We noted earlier that simply selling goods to customers in another state seems to be sufficient to constitute "nexus." Here, the Supreme Court adds a wrinkle and an uncertainty. It says that clearly there is nexus under South Dakota law because "The Act applies only to sellers that deliver more than $100,000 of goods or services into South Dakota or engage in 200 or more separate transactions for the delivery of goods and services into the State on an annual basis." Is this a minimum requirement for nexus? The Court does not say. Will $50,000 or 100 transactions pass muster? How about $25,000 or 50? $1 or 1? What is the minimum? Is there a minimum? We don't know. What does the Constitution say?
We take no position on whether it is good or bad to compel out-of-state merchants to collect sales taxes. That is for the people to decide. What we do think is Justice Roberts, joined by Justices Breyer, Sotomayor, and Kagan, have a much more sensible answer to this issue. They do not approve of the prior decisions that set up the old nexus test, even agreeing with the majority that it was wrongly decided at the time. Nevertheless, people depend on precedent, and it should not lightly be overturned, particularly in cases where a legislative remedy is readily available. This is not an issue of a fundamental constitutional right such as free speech or freedom of assembly. This is about making it easier for states to impose certain taxation requirements on merchants. A constitutional amendment is not required to change the outcome. It simply needs Congress to pass a law delegating to the states certain powers under the Commerce Clause.
The minority points out, "Correctly calculating and remitting sales taxes on all e-commerce sales
will likely prove baffling for many retailers.

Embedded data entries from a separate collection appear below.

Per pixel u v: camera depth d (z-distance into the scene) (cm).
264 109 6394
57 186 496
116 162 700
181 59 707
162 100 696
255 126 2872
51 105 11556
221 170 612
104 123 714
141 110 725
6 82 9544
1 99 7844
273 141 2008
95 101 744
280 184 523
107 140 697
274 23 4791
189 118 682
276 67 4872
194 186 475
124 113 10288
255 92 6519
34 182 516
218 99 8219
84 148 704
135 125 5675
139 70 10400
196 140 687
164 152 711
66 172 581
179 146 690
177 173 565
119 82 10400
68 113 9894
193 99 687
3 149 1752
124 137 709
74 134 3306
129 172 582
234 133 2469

Over 10,000 jurisdictions levy sales taxes, each with different tax rates, different rules governing tax-exempt goods and services, different product category definitions, and different standards for determining whether an out-of-state seller has a substantial presence in the jurisdiction." They continue, "The burden will fall disproportionately on small businesses... A good reason to leave these matters to Congress is that legislators may more directly consider the competing interests at stake. Unlike this Court, Congress has the flexibility to address these questions in a wide variety of ways."
It may be true that 41 states supported South Dakota in its quest to facilitate tax collection in this manner, but a solution is already in the hands of the elected representatives of those states in Washington. If this is what their people desire, those representatives can make those changes, and implement them in the fairest way possible, any time they so choose. So far, those elected representatives have not made this choice, but that is not a good reason for the Court to make it on their behalf.